- _What is required_:
Write the listing out again exactly as it stands, with no images.

[Record excerpts — start]

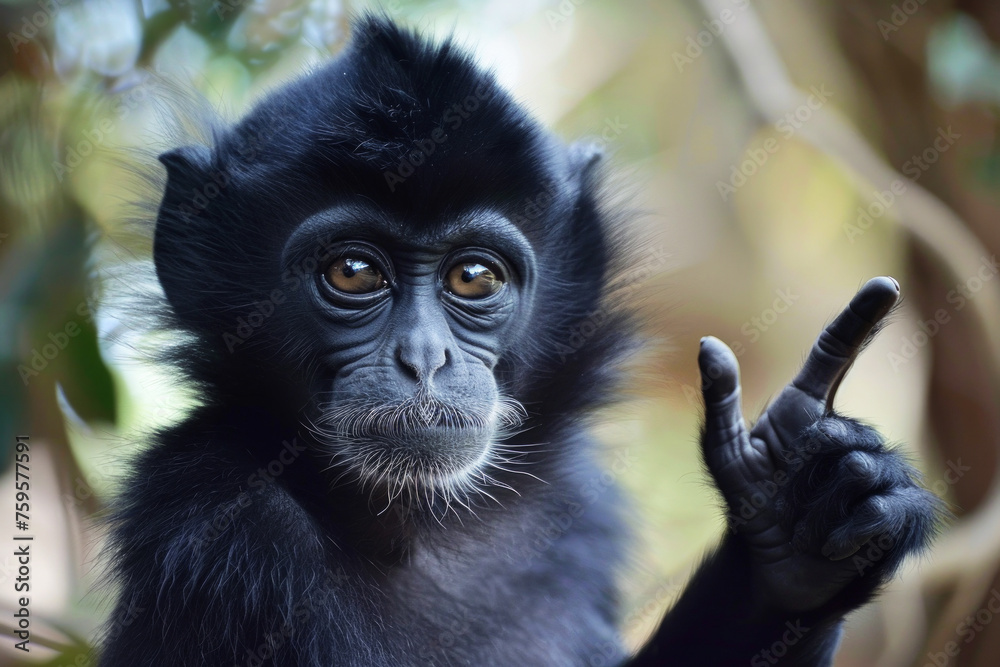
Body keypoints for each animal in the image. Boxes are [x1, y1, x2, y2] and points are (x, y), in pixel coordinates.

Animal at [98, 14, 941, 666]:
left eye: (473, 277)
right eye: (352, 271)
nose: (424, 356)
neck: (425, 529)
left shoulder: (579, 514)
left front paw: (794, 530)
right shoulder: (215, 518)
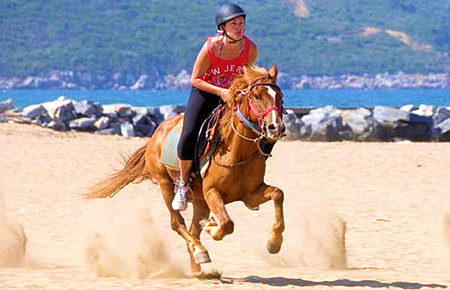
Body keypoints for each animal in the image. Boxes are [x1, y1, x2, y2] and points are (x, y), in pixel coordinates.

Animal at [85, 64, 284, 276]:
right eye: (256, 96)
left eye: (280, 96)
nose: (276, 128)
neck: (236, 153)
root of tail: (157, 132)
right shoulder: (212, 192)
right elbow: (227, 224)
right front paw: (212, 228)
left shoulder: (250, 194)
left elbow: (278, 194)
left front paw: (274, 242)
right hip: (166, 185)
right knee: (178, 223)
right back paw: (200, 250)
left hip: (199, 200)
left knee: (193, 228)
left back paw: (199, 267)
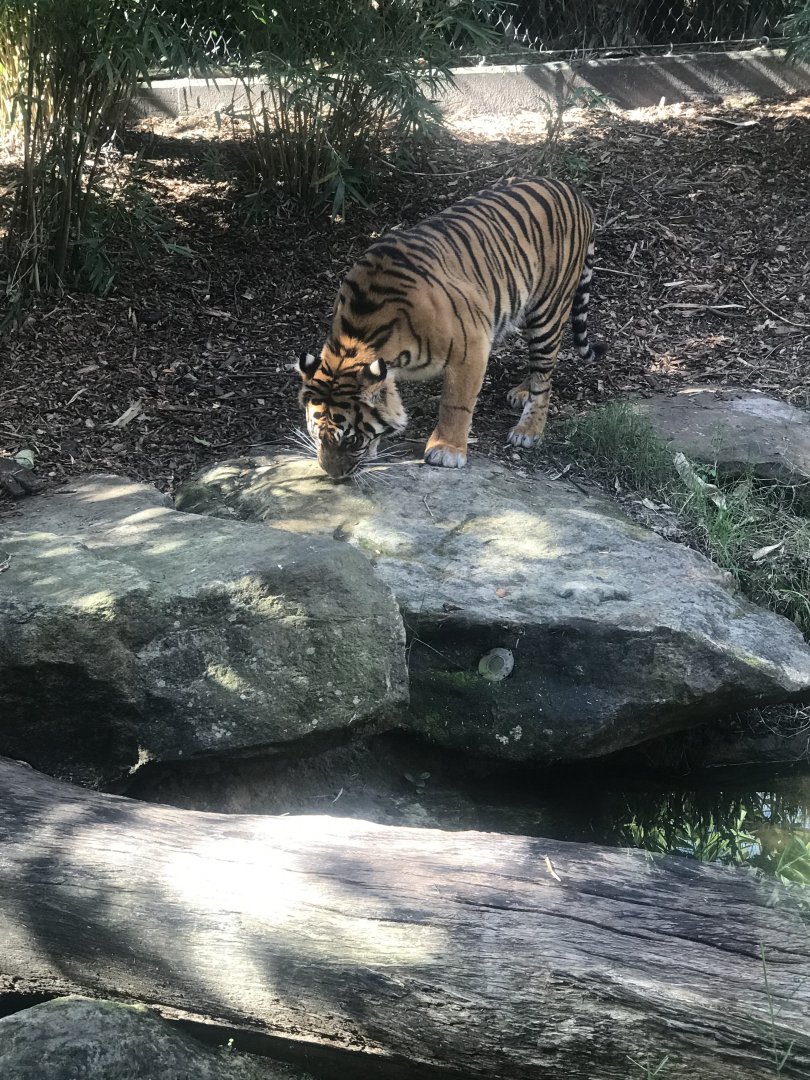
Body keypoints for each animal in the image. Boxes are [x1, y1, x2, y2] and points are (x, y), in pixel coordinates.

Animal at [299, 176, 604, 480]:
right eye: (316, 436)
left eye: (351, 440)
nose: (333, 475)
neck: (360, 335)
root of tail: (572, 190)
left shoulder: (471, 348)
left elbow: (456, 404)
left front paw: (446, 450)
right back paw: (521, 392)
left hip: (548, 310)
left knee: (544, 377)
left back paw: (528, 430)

[Record excerpts — finish]

- _Answer section_:
Body keypoints for each animal in the image. Boxes are [x1, y1, x2, y2] and points are (x, y), in pixel coordinates.

Animal at [98, 14, 941, 666]:
left eye: (473, 277)
right eye: (352, 271)
nose: (424, 356)
neck: (425, 529)
left shoulder: (579, 514)
left front paw: (794, 530)
right shoulder: (215, 518)
Body keypoints for each animal in the image. Boxes are [x1, y1, x2, y2] and points are (x, y), in pixel coordinates.

Animal at [85, 64, 284, 276]:
right eye: (256, 96)
left eye: (280, 96)
nose: (276, 128)
neck: (236, 153)
root of tail: (157, 132)
right shoulder: (212, 192)
right elbow: (227, 224)
right front paw: (212, 228)
left shoulder: (250, 194)
left elbow: (278, 194)
left front paw: (274, 242)
right hip: (166, 185)
right knee: (178, 223)
right back paw: (200, 250)
left hip: (199, 200)
left knee: (193, 228)
left back paw: (199, 267)
Body keypoints for each animal in the image. Boxes are [x1, y1, x2, y2] and points are (x, y), in pixel coordinates.

Animal at [299, 176, 604, 480]:
right eye: (316, 436)
left eye: (351, 440)
nose: (333, 475)
neck: (360, 335)
root of tail: (572, 190)
left shoulder: (471, 348)
left elbow: (456, 404)
left front paw: (446, 450)
right back paw: (521, 392)
left hip: (548, 310)
left knee: (544, 377)
left back paw: (528, 430)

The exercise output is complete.